The two, armed men walked to the house and saw the homeowner leave. They then entered through an open garage door to await his return. According to court documents, Champean instructed Prather to restrain the homeowner’s younger son upstairs in the residence and he’d “take care of [the homeowner] upon his return.”

But around 10 a.m., before he got back, Cardona and one of the sons discovered the two intruders.

“The four paired off in a struggle: Prather and the son and Champean and Cardona,” the documents stated. “While so involved, Prather heard a shot fired and saw Cardona lying dead on the driveway in front of the garage.” However, Prather later admitted the fatal bullet was fired from his weapon, not Champean’s.

Cardona’s autopsy revealed a 9-mm bullet passed through his left hand into his head. And police retrieved a magazine containing seven live rounds of .45-caliber ammunition from the driveway near where he was shot.

After the shooting, the assailants fled on foot through a wooded area next to the home.
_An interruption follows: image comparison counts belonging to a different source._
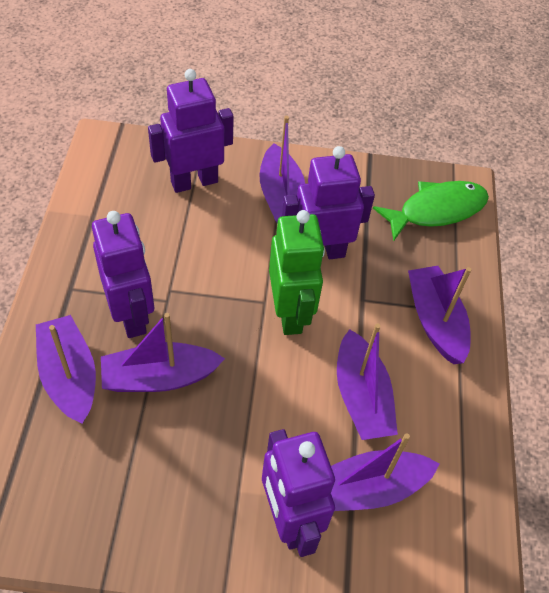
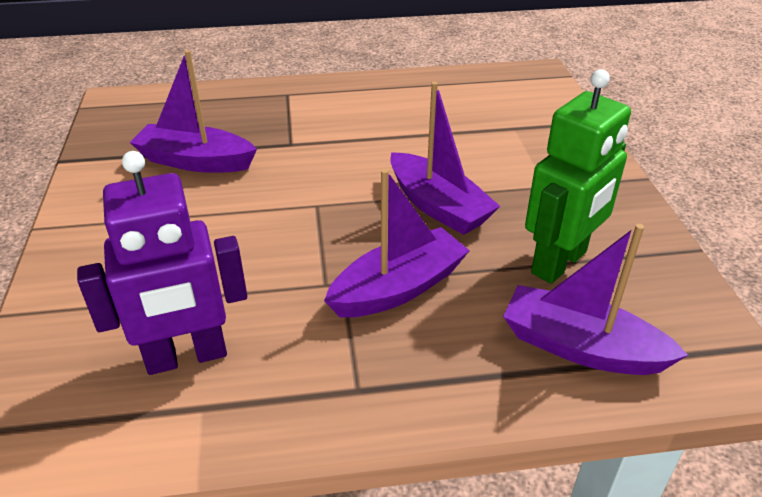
green fish: 1 -> 0
purple boat: 6 -> 4
purple robot: 4 -> 1

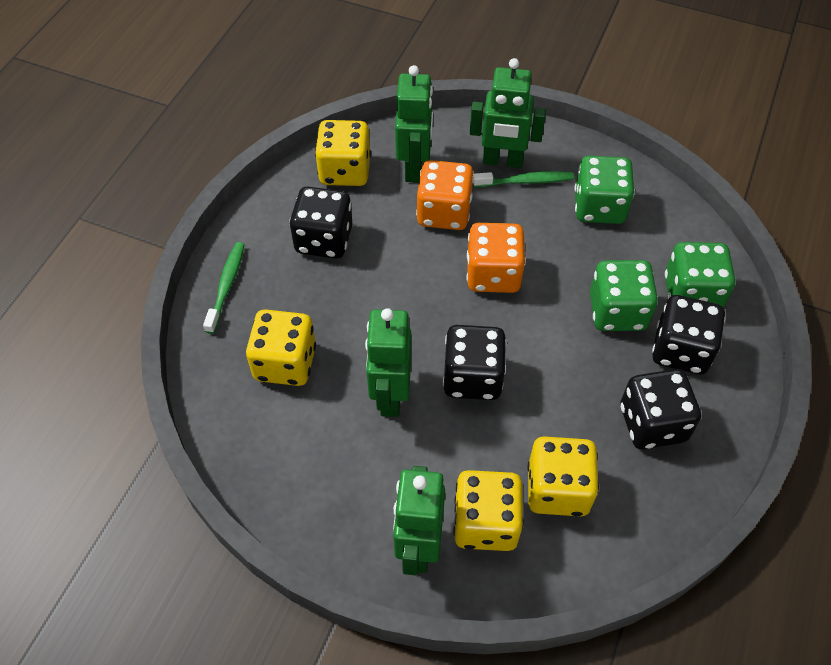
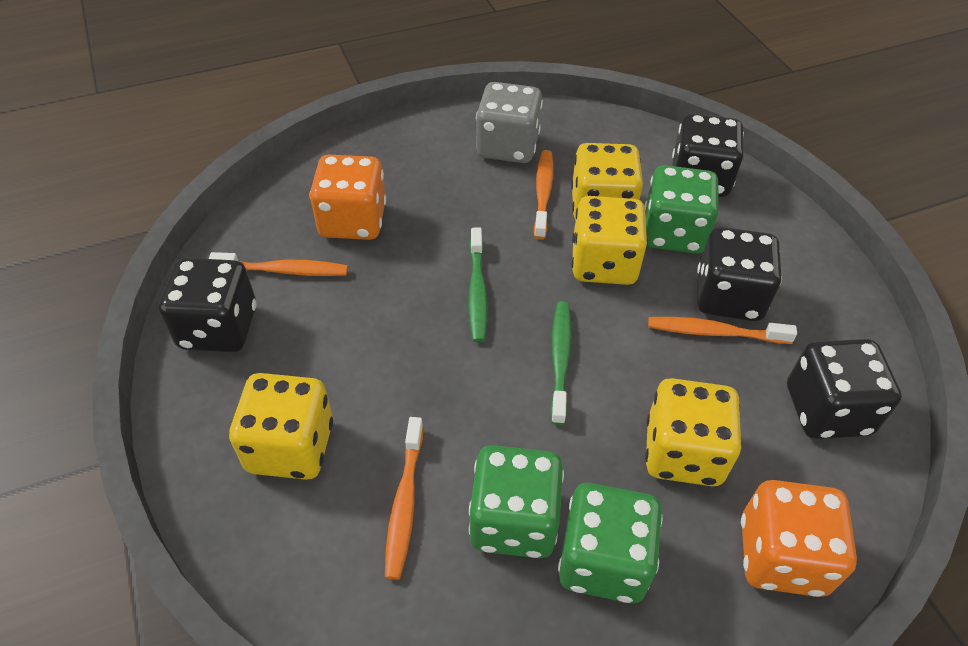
green robot: 4 -> 0
grey dice: 0 -> 1
orange toothbrush: 0 -> 4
Then, according to the prosecution, an as-yet unnamed person picked them up in a vehicle and delivered them to Reed, who drove them back to Maryland. An investigation followed, but it wasn’t until 17 months later that Prather was arrested, on Oct. 25, 2011.

On Feb. 22, 2012 in U.S. District Court in Alexandria, he pleaded guilty to conspiracy to commit robbery and using a firearm in the commission of that crime. And on June 1, 2012, Judge Anthony Trenga sentenced him to 30 years in prison.

Champean pleaded guilty Dec. 7, 2012 in federal court to conspiracy to commit robbery and use of a firearm in a crime of violence causing death. And on April 12 of this year, he was also sentenced by Trenga to three decades in a federal penitentiary.

Police apprehended Reed, then 43, of Manassas, on Dec. 12, 2012. A Metrobus driver, he was arrested at the end of his route. Authorities charged him with conspiracy to commit robbery and aiding and abetting the discharge of a firearm during or in relation to a crime of violence.

Initially scheduled for a June 12 jury trial, he instead pleaded guilty on April 18. Reed returned to U.S. District Court in Alexandria last Friday and, at that time, Trenga sentenced him to 22-and-one-half years in prison, followed by three years supervised release.

This case was investigated by the Fairfax County Police Department’s Homicide Unit. Assistant United States Attorneys Michael E. Rich and Zachary Terwilliger were the prosecutors.

“Mr. Reed, while not physically present at the murder, put this tragic and terrifying sequence of events in motion,” said MacBride. “He will now have over 20 years in federal prison to contemplate his greed-fueled involvement in the crime.”